Plain-text document sources:
──────────

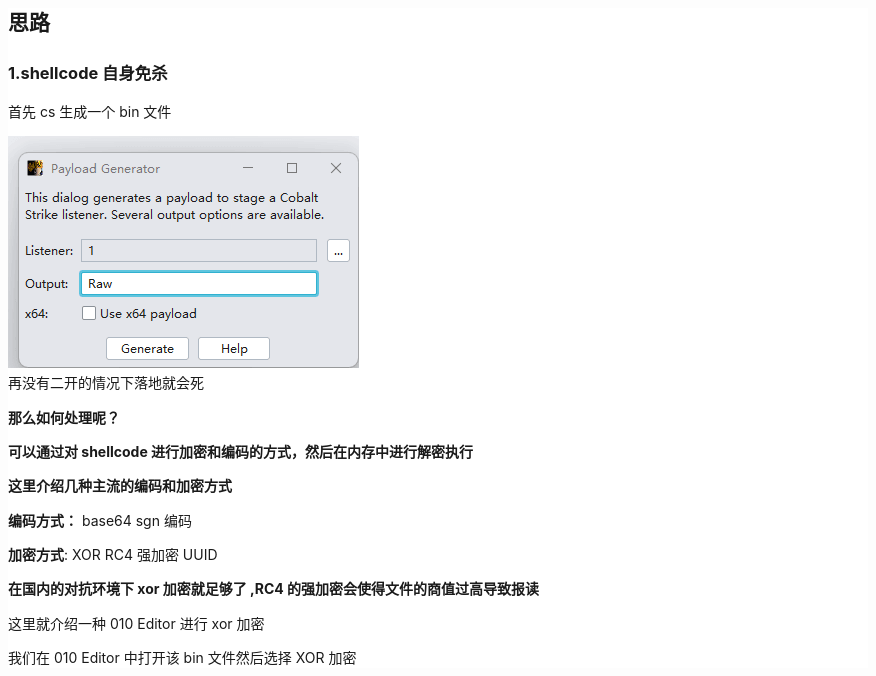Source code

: ## 思路

### 1.shellcode 自身免杀

首先 cs 生成一个 bin 文件

![](assets/1699940321-1f825eb1dfb4874f4ca98590265654ea.png)  
再没有二开的情况下落地就会死

**那么如何处理呢？**

**可以通过对 shellcode 进行加密和编码的方式，然后在内存中进行解密执行**

**这里介绍几种主流的编码和加密方式**

**编码方式：** base64 sgn 编码

**加密方式**: XOR RC4 强加密 UUID

**在国内的对抗环境下 xor 加密就足够了 ,RC4 的强加密会使得文件的商值过高导致报读**

这里就介绍一种 010 Editor 进行 xor 加密

我们在 010 Editor 中打开该 bin 文件然后选择 XOR 加密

──────────

**Problem to solve:**
Now write out the data word for word, skipping every picture in it.

**Task response:**
Source code

: ## 思路

### 1.shellcode 自身免杀

首先 cs 生成一个 bin 文件

![](assets/1699940321-1f825eb1dfb4874f4ca98590265654ea.png)  
再没有二开的情况下落地就会死

**那么如何处理呢？**

**可以通过对 shellcode 进行加密和编码的方式，然后在内存中进行解密执行**

**这里介绍几种主流的编码和加密方式**

**编码方式：** base64 sgn 编码

**加密方式**: XOR RC4 强加密 UUID

**在国内的对抗环境下 xor 加密就足够了 ,RC4 的强加密会使得文件的商值过高导致报读**

这里就介绍一种 010 Editor 进行 xor 加密

我们在 010 Editor 中打开该 bin 文件然后选择 XOR 加密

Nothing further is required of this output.